• **What to produce**:
A word-for-word repetition of the records beneath this task is the expected answer.

• **Transcribed page contents**:
+++
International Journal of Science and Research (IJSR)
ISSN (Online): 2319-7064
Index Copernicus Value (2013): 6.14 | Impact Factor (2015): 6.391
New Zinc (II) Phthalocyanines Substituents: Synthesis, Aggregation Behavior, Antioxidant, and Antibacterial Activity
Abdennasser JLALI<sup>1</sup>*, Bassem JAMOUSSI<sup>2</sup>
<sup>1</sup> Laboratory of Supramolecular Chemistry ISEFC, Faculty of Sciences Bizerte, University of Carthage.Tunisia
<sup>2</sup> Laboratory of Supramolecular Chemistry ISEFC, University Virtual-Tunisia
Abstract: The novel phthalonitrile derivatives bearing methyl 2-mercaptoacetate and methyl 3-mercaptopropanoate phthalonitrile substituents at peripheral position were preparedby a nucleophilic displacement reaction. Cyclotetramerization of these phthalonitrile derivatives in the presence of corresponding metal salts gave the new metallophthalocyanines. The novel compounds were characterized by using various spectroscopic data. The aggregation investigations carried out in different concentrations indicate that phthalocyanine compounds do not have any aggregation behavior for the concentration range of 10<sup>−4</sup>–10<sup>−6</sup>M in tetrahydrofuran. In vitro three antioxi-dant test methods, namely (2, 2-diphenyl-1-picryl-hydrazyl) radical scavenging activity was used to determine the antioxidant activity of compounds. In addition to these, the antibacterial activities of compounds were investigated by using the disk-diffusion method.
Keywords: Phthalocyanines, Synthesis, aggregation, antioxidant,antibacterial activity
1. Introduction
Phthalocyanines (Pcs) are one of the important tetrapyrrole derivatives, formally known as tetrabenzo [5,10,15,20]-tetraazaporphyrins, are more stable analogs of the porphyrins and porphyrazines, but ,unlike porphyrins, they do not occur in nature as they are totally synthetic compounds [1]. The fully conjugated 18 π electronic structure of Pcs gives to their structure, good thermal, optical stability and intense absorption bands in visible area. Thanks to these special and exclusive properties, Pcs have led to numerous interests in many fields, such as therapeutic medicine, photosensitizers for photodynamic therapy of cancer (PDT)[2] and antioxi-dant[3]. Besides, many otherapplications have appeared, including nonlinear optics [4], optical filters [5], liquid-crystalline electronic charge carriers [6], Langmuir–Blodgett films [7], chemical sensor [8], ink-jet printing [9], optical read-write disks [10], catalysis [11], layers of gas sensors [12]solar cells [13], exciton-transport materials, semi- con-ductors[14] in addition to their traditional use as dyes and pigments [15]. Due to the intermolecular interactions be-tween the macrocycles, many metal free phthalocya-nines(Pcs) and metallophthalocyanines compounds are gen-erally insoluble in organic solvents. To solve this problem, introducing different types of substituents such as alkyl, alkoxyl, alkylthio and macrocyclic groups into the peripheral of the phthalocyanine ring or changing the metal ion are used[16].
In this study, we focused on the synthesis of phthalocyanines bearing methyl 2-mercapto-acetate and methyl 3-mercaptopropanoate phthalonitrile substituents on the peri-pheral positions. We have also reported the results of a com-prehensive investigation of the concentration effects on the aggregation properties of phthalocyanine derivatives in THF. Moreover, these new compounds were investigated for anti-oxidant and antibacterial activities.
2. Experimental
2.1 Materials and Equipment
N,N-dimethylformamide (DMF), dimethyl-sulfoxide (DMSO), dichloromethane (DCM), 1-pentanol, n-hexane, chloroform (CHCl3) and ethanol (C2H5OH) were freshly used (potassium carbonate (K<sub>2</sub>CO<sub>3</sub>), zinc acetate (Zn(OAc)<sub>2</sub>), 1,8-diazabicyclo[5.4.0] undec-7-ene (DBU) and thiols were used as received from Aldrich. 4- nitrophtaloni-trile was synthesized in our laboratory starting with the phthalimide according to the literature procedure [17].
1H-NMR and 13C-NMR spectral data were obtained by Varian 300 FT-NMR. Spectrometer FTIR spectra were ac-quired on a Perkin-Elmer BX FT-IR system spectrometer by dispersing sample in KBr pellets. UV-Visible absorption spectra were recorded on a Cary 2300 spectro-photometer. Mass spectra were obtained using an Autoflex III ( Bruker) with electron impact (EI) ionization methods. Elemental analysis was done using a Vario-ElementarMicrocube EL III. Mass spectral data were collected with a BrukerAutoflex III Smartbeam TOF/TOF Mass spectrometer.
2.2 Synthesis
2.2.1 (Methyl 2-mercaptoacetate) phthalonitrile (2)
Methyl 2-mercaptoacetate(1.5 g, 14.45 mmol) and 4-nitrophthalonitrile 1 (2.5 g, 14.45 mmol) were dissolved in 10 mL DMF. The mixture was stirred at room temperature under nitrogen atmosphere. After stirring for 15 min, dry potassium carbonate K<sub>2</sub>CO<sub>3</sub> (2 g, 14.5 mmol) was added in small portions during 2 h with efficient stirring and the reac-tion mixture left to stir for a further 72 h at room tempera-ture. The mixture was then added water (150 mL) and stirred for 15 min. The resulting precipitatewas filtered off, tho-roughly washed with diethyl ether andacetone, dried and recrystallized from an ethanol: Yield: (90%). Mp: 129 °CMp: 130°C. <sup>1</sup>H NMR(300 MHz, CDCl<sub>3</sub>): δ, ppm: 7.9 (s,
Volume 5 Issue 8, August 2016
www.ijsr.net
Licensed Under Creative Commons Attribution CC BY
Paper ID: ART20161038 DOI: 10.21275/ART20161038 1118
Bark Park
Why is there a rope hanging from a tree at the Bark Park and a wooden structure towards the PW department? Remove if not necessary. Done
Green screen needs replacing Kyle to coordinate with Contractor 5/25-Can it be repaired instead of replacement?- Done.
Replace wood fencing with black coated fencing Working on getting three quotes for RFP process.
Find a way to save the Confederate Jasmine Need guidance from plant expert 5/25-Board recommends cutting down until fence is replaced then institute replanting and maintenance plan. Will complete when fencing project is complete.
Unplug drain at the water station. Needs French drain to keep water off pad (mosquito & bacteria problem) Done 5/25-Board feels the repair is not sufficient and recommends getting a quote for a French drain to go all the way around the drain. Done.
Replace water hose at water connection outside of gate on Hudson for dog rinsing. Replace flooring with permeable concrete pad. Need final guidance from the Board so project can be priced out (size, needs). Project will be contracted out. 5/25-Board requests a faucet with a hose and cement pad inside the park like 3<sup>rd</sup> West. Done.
+++
• **Written reply**:
International Journal of Science and Research (IJSR)
ISSN (Online): 2319-7064
Index Copernicus Value (2013): 6.14 | Impact Factor (2015): 6.391
New Zinc (II) Phthalocyanines Substituents: Synthesis, Aggregation Behavior, Antioxidant, and Antibacterial Activity
Abdennasser JLALI<sup>1</sup>*, Bassem JAMOUSSI<sup>2</sup>
<sup>1</sup> Laboratory of Supramolecular Chemistry ISEFC, Faculty of Sciences Bizerte, University of Carthage.Tunisia
<sup>2</sup> Laboratory of Supramolecular Chemistry ISEFC, University Virtual-Tunisia
Abstract: The novel phthalonitrile derivatives bearing methyl 2-mercaptoacetate and methyl 3-mercaptopropanoate phthalonitrile substituents at peripheral position were preparedby a nucleophilic displacement reaction. Cyclotetramerization of these phthalonitrile derivatives in the presence of corresponding metal salts gave the new metallophthalocyanines. The novel compounds were characterized by using various spectroscopic data. The aggregation investigations carried out in different concentrations indicate that phthalocyanine compounds do not have any aggregation behavior for the concentration range of 10<sup>−4</sup>–10<sup>−6</sup>M in tetrahydrofuran. In vitro three antioxi-dant test methods, namely (2, 2-diphenyl-1-picryl-hydrazyl) radical scavenging activity was used to determine the antioxidant activity of compounds. In addition to these, the antibacterial activities of compounds were investigated by using the disk-diffusion method.
Keywords: Phthalocyanines, Synthesis, aggregation, antioxidant,antibacterial activity
1. Introduction
Phthalocyanines (Pcs) are one of the important tetrapyrrole derivatives, formally known as tetrabenzo [5,10,15,20]-tetraazaporphyrins, are more stable analogs of the porphyrins and porphyrazines, but ,unlike porphyrins, they do not occur in nature as they are totally synthetic compounds [1]. The fully conjugated 18 π electronic structure of Pcs gives to their structure, good thermal, optical stability and intense absorption bands in visible area. Thanks to these special and exclusive properties, Pcs have led to numerous interests in many fields, such as therapeutic medicine, photosensitizers for photodynamic therapy of cancer (PDT)[2] and antioxi-dant[3]. Besides, many otherapplications have appeared, including nonlinear optics [4], optical filters [5], liquid-crystalline electronic charge carriers [6], Langmuir–Blodgett films [7], chemical sensor [8], ink-jet printing [9], optical read-write disks [10], catalysis [11], layers of gas sensors [12]solar cells [13], exciton-transport materials, semi- con-ductors[14] in addition to their traditional use as dyes and pigments [15]. Due to the intermolecular interactions be-tween the macrocycles, many metal free phthalocya-nines(Pcs) and metallophthalocyanines compounds are gen-erally insoluble in organic solvents. To solve this problem, introducing different types of substituents such as alkyl, alkoxyl, alkylthio and macrocyclic groups into the peripheral of the phthalocyanine ring or changing the metal ion are used[16].
In this study, we focused on the synthesis of phthalocyanines bearing methyl 2-mercapto-acetate and methyl 3-mercaptopropanoate phthalonitrile substituents on the peri-pheral positions. We have also reported the results of a com-prehensive investigation of the concentration effects on the aggregation properties of phthalocyanine derivatives in THF. Moreover, these new compounds were investigated for anti-oxidant and antibacterial activities.
2. Experimental
2.1 Materials and Equipment
N,N-dimethylformamide (DMF), dimethyl-sulfoxide (DMSO), dichloromethane (DCM), 1-pentanol, n-hexane, chloroform (CHCl3) and ethanol (C2H5OH) were freshly used (potassium carbonate (K<sub>2</sub>CO<sub>3</sub>), zinc acetate (Zn(OAc)<sub>2</sub>), 1,8-diazabicyclo[5.4.0] undec-7-ene (DBU) and thiols were used as received from Aldrich. 4- nitrophtaloni-trile was synthesized in our laboratory starting with the phthalimide according to the literature procedure [17].
1H-NMR and 13C-NMR spectral data were obtained by Varian 300 FT-NMR. Spectrometer FTIR spectra were ac-quired on a Perkin-Elmer BX FT-IR system spectrometer by dispersing sample in KBr pellets. UV-Visible absorption spectra were recorded on a Cary 2300 spectro-photometer. Mass spectra were obtained using an Autoflex III ( Bruker) with electron impact (EI) ionization methods. Elemental analysis was done using a Vario-ElementarMicrocube EL III. Mass spectral data were collected with a BrukerAutoflex III Smartbeam TOF/TOF Mass spectrometer.
2.2 Synthesis
2.2.1 (Methyl 2-mercaptoacetate) phthalonitrile (2)
Methyl 2-mercaptoacetate(1.5 g, 14.45 mmol) and 4-nitrophthalonitrile 1 (2.5 g, 14.45 mmol) were dissolved in 10 mL DMF. The mixture was stirred at room temperature under nitrogen atmosphere. After stirring for 15 min, dry potassium carbonate K<sub>2</sub>CO<sub>3</sub> (2 g, 14.5 mmol) was added in small portions during 2 h with efficient stirring and the reac-tion mixture left to stir for a further 72 h at room tempera-ture. The mixture was then added water (150 mL) and stirred for 15 min. The resulting precipitatewas filtered off, tho-roughly washed with diethyl ether andacetone, dried and recrystallized from an ethanol: Yield: (90%). Mp: 129 °CMp: 130°C. <sup>1</sup>H NMR(300 MHz, CDCl<sub>3</sub>): δ, ppm: 7.9 (s,
Volume 5 Issue 8, August 2016
www.ijsr.net
Licensed Under Creative Commons Attribution CC BY
Paper ID: ART20161038 DOI: 10.21275/ART20161038 1118
Bark Park
Why is there a rope hanging from a tree at the Bark Park and a wooden structure towards the PW department? Remove if not necessary. Done
Green screen needs replacing Kyle to coordinate with Contractor 5/25-Can it be repaired instead of replacement?- Done.
Replace wood fencing with black coated fencing Working on getting three quotes for RFP process.
Find a way to save the Confederate Jasmine Need guidance from plant expert 5/25-Board recommends cutting down until fence is replaced then institute replanting and maintenance plan. Will complete when fencing project is complete.
Unplug drain at the water station. Needs French drain to keep water off pad (mosquito & bacteria problem) Done 5/25-Board feels the repair is not sufficient and recommends getting a quote for a French drain to go all the way around the drain. Done.
Replace water hose at water connection outside of gate on Hudson for dog rinsing. Replace flooring with permeable concrete pad. Need final guidance from the Board so project can be priced out (size, needs). Project will be contracted out. 5/25-Board requests a faucet with a hose and cement pad inside the park like 3<sup>rd</sup> West. Done.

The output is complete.